### Task prompt
Transcribe, without alteration, the line that includes "middle tip: (1217, 1952)" and each line after it until the records end, omitting all that precede it.

(Records supplied Opens)

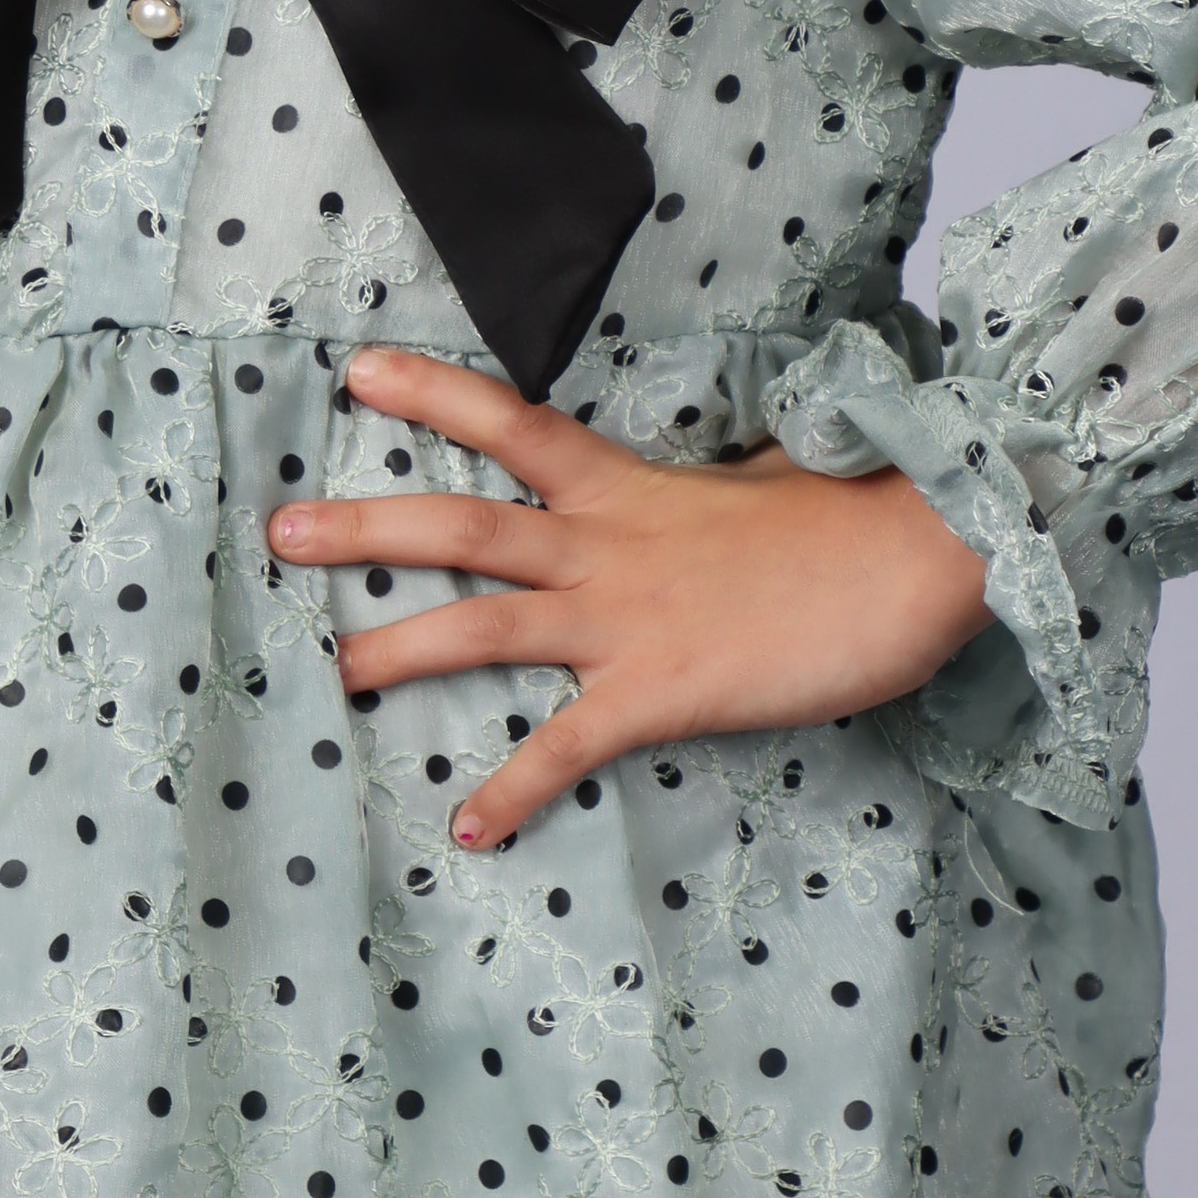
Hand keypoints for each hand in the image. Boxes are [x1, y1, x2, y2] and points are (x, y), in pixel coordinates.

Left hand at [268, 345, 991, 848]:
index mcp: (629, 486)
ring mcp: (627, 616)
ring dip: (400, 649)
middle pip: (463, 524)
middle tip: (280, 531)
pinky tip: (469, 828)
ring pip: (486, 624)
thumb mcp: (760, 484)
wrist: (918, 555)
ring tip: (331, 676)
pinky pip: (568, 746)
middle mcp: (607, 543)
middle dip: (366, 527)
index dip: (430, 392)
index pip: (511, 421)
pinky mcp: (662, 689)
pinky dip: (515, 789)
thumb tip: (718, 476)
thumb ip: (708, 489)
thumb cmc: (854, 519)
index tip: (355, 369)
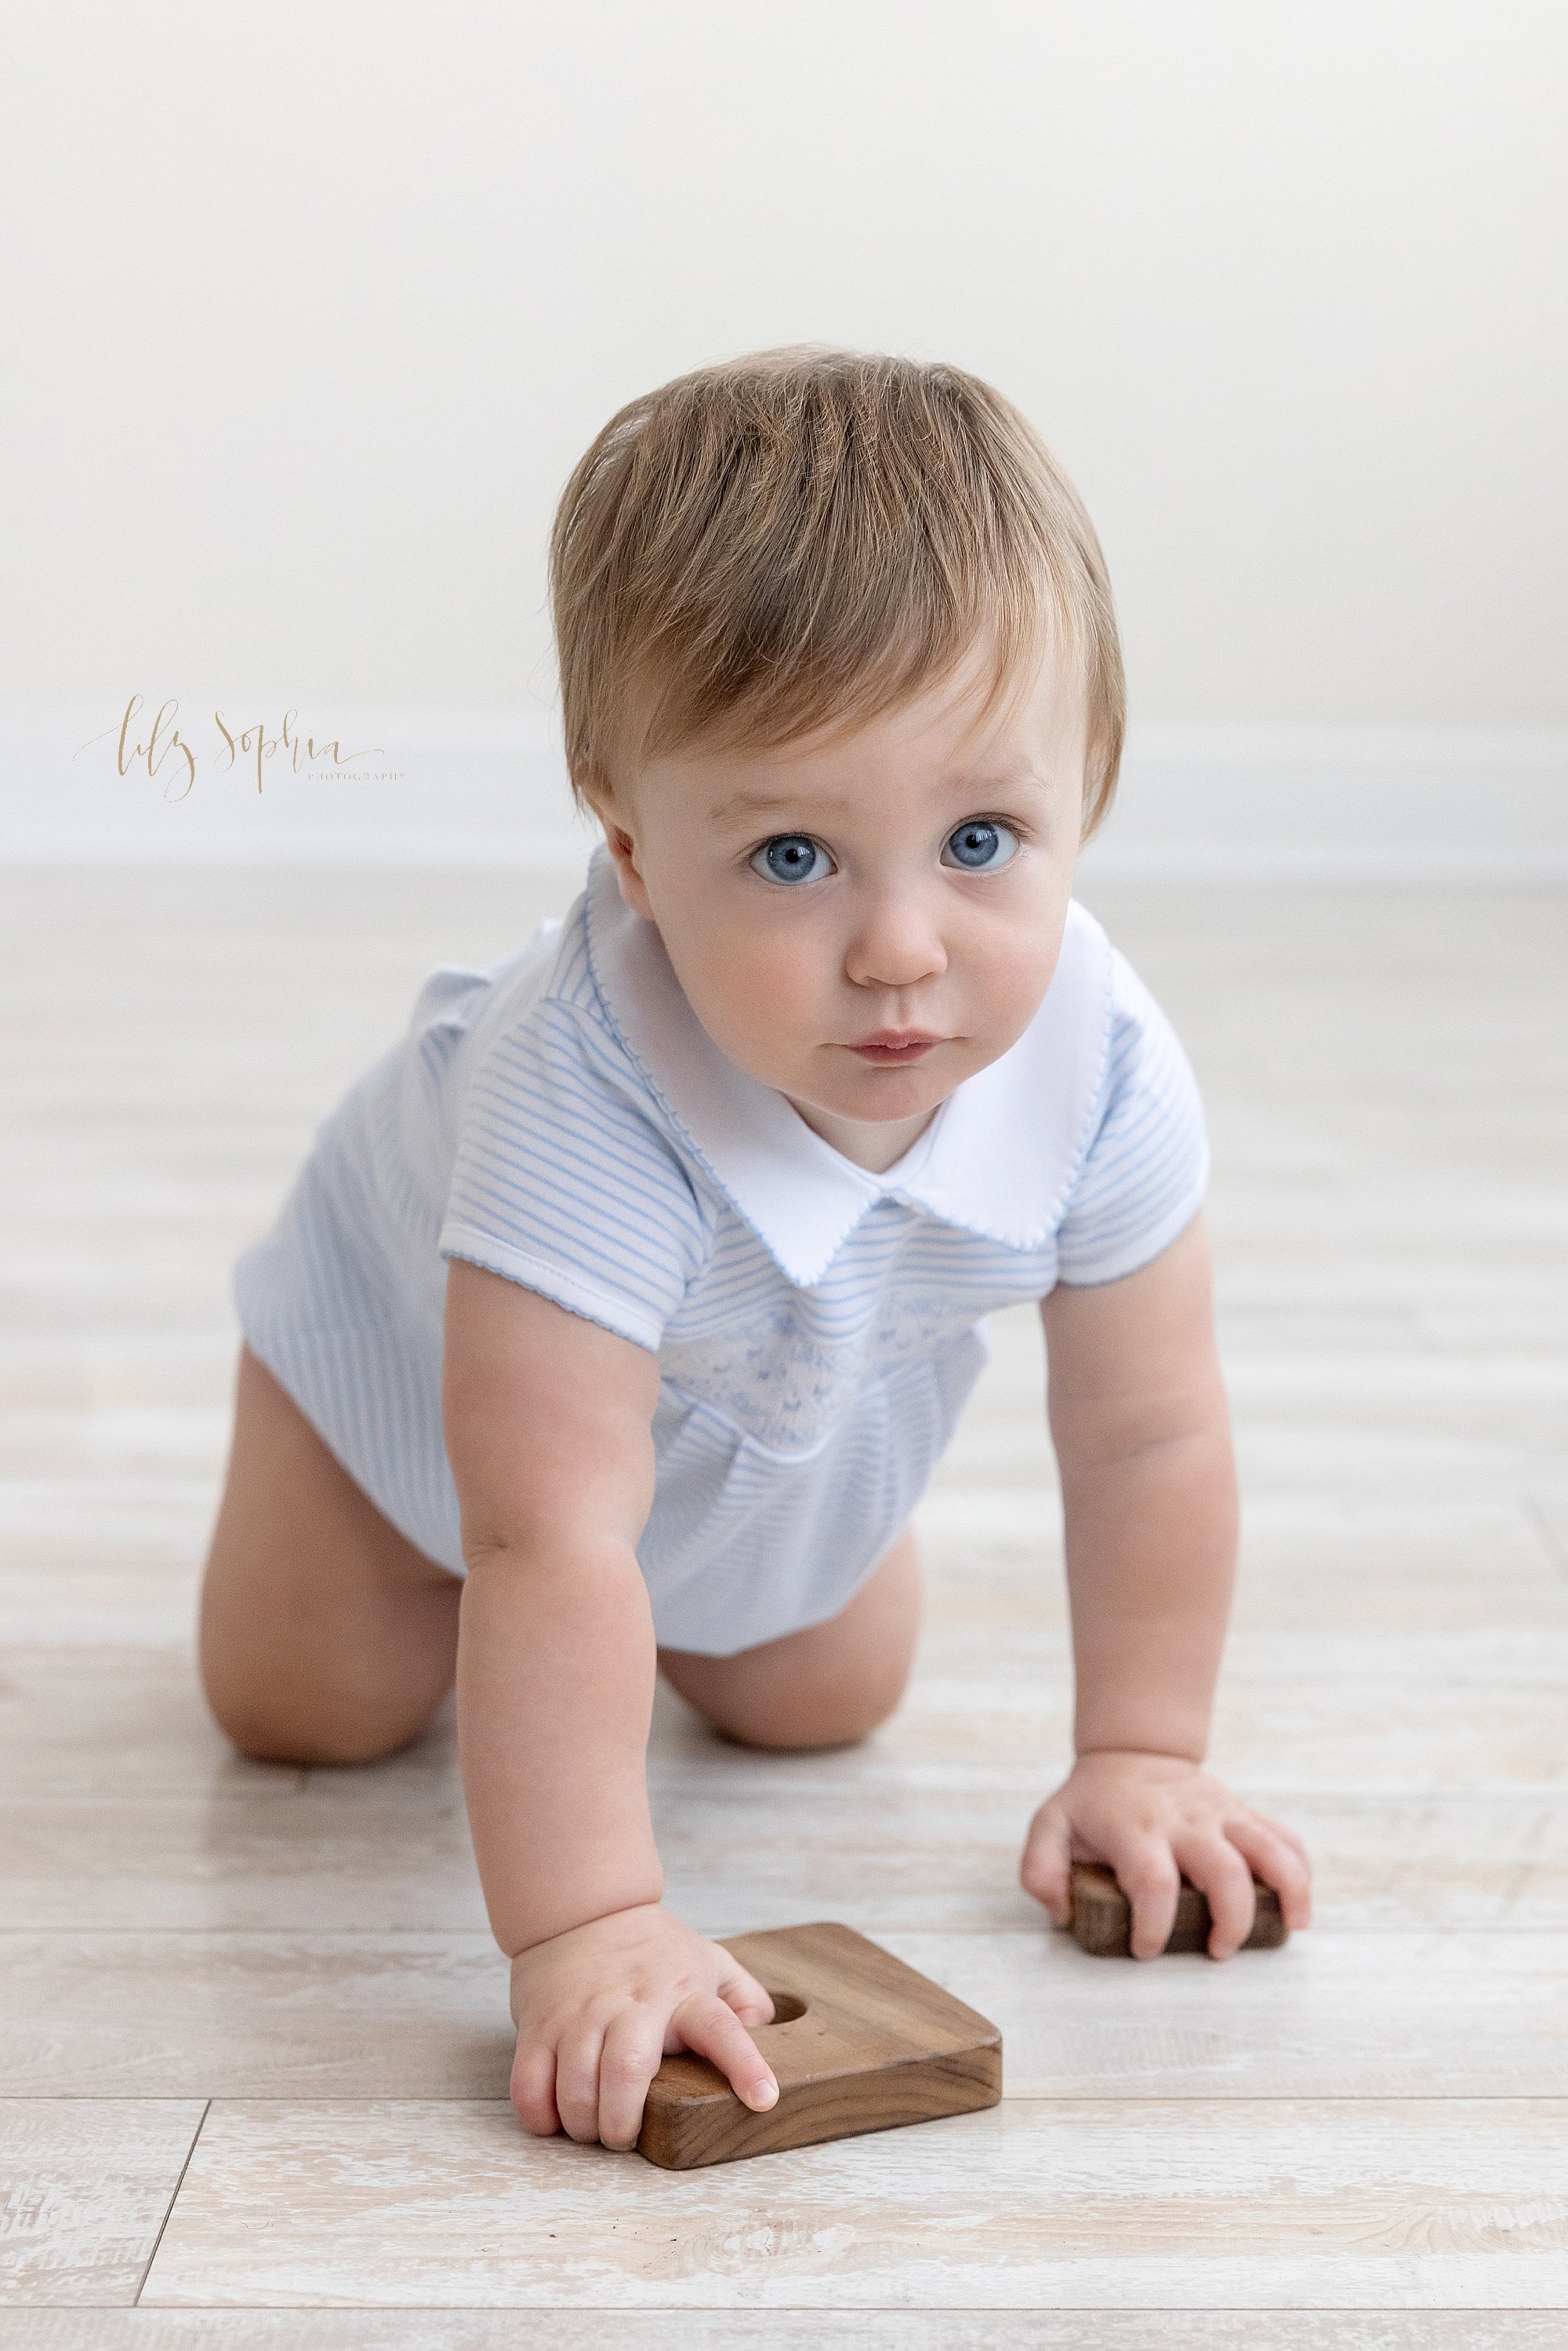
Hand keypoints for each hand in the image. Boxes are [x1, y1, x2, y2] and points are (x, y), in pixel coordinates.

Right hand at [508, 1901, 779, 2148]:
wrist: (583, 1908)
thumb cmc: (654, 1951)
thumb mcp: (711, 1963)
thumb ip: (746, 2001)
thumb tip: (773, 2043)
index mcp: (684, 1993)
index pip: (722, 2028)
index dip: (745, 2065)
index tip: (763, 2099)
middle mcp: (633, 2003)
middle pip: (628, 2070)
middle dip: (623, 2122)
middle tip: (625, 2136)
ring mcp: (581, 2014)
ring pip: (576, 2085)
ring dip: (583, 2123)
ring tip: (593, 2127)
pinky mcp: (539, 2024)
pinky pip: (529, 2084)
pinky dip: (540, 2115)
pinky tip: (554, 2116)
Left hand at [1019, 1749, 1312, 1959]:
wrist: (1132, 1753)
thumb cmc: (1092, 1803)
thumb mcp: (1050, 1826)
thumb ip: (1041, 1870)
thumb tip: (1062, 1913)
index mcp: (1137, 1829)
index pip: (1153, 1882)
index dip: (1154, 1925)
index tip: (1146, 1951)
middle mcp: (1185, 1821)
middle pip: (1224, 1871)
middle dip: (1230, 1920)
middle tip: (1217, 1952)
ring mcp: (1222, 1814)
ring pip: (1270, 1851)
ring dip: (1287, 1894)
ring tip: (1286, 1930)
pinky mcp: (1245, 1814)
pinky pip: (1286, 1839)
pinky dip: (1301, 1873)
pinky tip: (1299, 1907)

(Records supplied Closes)

### Written response
middle tip: (1217, 1952)
ring mcp: (1222, 1814)
ring pip: (1270, 1851)
ring dip: (1287, 1894)
ring tip: (1286, 1930)
pinky mcp: (1245, 1814)
pinky pip: (1286, 1839)
pinky dip: (1301, 1873)
pinky tip: (1299, 1907)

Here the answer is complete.